• Dataset excerpts:
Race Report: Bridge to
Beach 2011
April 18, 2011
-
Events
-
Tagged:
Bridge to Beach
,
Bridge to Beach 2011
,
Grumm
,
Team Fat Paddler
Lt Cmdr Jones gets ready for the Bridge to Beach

• What the task requires: Give back the listing exactly.

• Your solution:
Race Report: Bridge to
Beach 2011
April 18, 2011
-
Events
-
Tagged:
Bridge to Beach
,
Bridge to Beach 2011
,
Grumm
,
Team Fat Paddler
Lt Cmdr Jones gets ready for the Bridge to Beach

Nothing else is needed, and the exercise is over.